*Instructions to follow*. Arrange the material as a two-column CSV with the headers instruction and reply, starting at the line that has "Every image gets" and ending after the line that has "0.007718, -0.997569, 1.952728]]". Give one row for each instruction and its reply, with every field in quotation marks and line breaks replaced by spaces.

*Listed records*.

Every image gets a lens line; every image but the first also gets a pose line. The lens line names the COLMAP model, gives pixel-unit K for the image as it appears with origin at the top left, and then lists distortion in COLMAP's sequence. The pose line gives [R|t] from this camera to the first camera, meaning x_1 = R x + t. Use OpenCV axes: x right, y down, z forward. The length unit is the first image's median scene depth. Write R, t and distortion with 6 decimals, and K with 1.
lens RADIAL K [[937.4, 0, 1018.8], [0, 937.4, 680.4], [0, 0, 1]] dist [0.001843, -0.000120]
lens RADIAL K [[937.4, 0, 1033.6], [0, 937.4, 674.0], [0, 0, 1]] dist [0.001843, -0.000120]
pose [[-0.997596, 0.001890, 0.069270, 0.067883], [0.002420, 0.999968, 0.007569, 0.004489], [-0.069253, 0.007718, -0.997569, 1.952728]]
---
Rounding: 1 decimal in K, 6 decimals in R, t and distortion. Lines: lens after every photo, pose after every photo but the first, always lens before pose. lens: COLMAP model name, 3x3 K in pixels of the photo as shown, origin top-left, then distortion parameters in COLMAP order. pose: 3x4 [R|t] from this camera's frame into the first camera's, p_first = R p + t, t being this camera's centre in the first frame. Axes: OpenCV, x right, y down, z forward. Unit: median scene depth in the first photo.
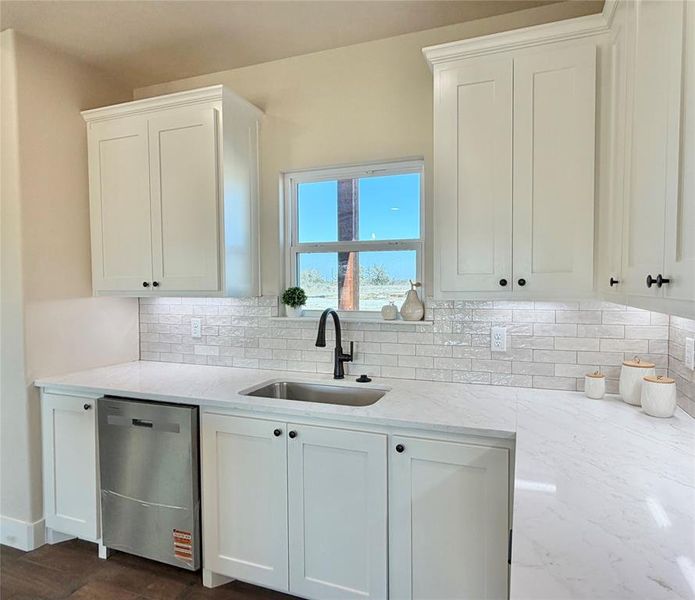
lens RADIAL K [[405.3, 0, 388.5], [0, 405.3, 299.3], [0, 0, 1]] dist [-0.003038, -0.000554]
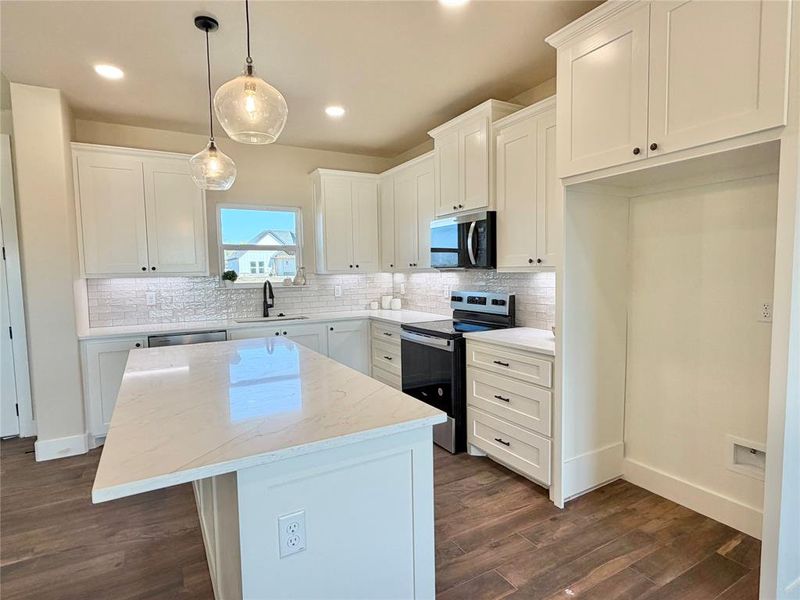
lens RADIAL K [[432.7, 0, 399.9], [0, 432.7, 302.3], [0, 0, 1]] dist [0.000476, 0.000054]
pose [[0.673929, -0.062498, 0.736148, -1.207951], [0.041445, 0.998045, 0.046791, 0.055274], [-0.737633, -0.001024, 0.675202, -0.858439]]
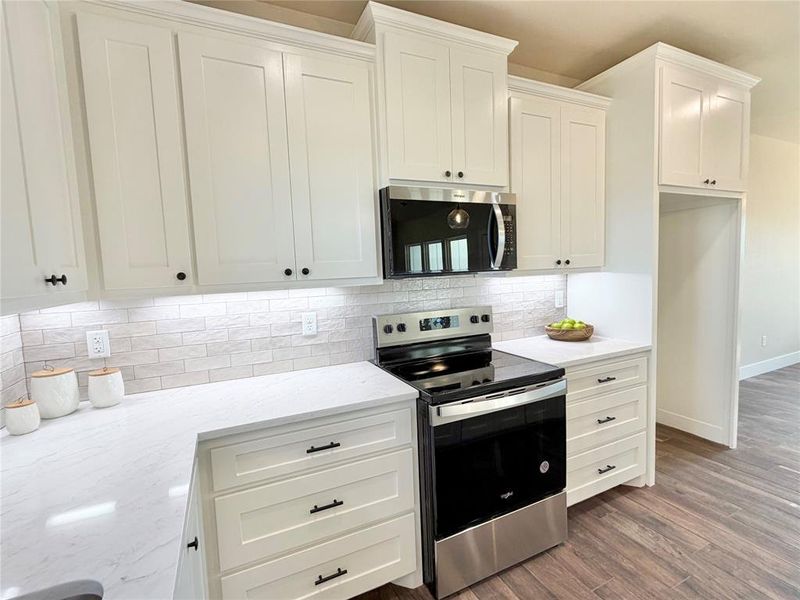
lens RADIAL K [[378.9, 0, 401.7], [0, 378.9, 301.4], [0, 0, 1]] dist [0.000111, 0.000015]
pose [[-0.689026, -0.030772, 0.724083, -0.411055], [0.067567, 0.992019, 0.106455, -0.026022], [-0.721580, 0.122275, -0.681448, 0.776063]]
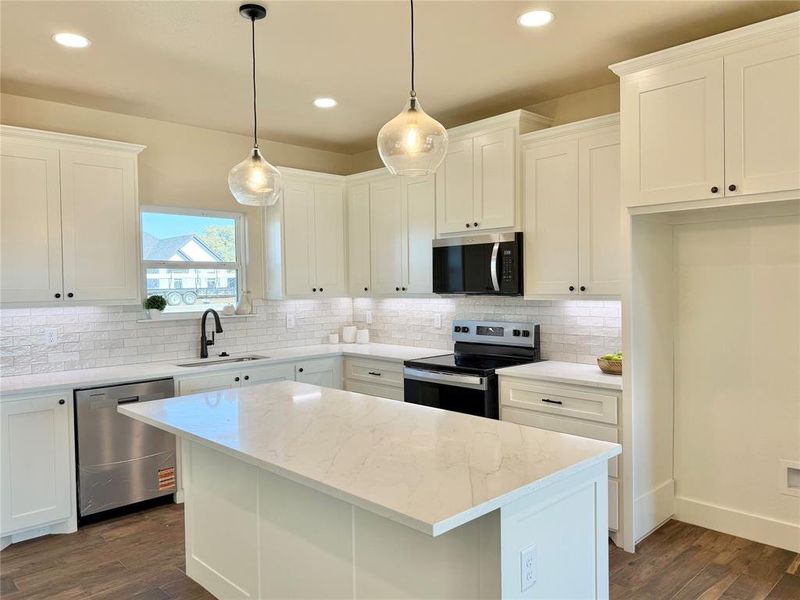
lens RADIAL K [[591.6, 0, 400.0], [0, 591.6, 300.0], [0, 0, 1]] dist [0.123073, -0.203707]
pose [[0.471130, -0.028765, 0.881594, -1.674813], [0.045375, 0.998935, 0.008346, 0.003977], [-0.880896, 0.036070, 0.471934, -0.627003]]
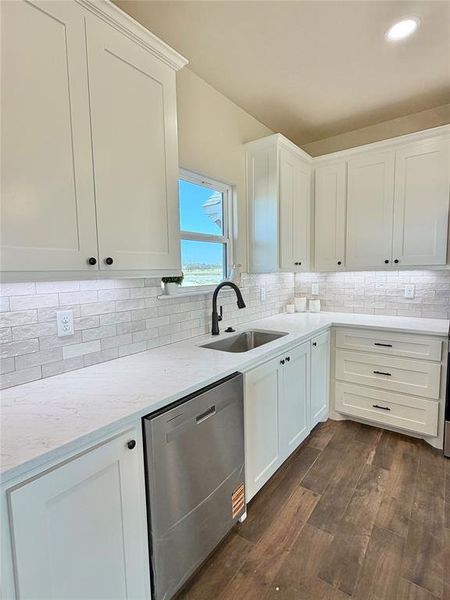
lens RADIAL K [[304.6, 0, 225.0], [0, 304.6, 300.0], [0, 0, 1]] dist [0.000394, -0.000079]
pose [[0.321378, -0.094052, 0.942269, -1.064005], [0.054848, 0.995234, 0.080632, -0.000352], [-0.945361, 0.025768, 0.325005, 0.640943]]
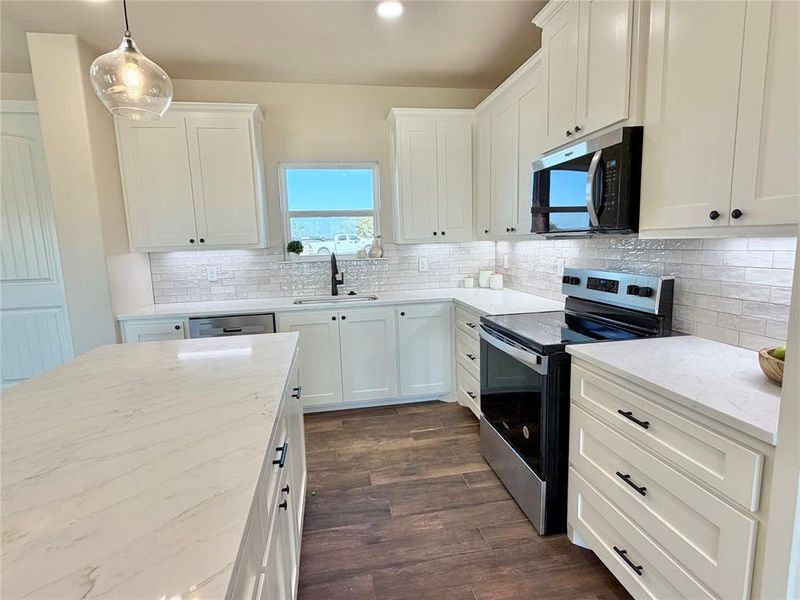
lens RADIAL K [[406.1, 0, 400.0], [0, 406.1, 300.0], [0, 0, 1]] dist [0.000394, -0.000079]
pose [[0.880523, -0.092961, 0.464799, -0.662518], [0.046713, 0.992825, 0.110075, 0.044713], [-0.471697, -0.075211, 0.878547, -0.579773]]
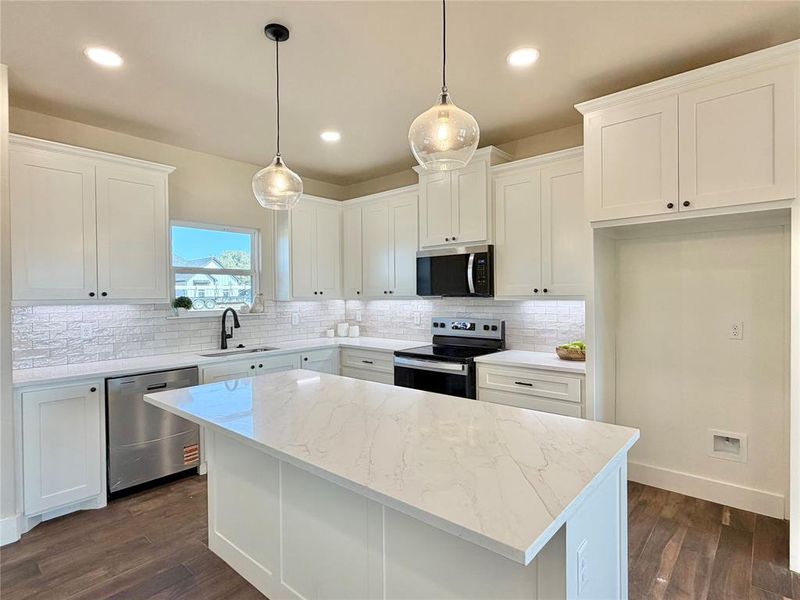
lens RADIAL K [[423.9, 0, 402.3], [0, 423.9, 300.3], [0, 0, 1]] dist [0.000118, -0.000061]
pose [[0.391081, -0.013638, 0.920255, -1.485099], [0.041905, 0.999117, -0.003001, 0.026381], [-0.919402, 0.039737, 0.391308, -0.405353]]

*Answer to this problem*.
instruction,reply
"Every image gets a lens line; every image but the first also gets a pose line. The lens line names the COLMAP model, gives pixel-unit K for the image as it appears with origin at the top left, and then lists distortion in COLMAP's sequence. The pose line gives [R|t] from this camera to the first camera, meaning x_1 = R x + t. Use OpenCV axes: x right, y down, z forward. The length unit is the first image's median scene depth. Write R, t and distortion with 6 decimals, and K with 1.","lens RADIAL K [[937.4, 0, 1018.8], [0, 937.4, 680.4], [0, 0, 1]] dist [0.001843, -0.000120] lens RADIAL K [[937.4, 0, 1033.6], [0, 937.4, 674.0], [0, 0, 1]] dist [0.001843, -0.000120] pose [[-0.997596, 0.001890, 0.069270, 0.067883], [0.002420, 0.999968, 0.007569, 0.004489], [-0.069253, 0.007718, -0.997569, 1.952728]]"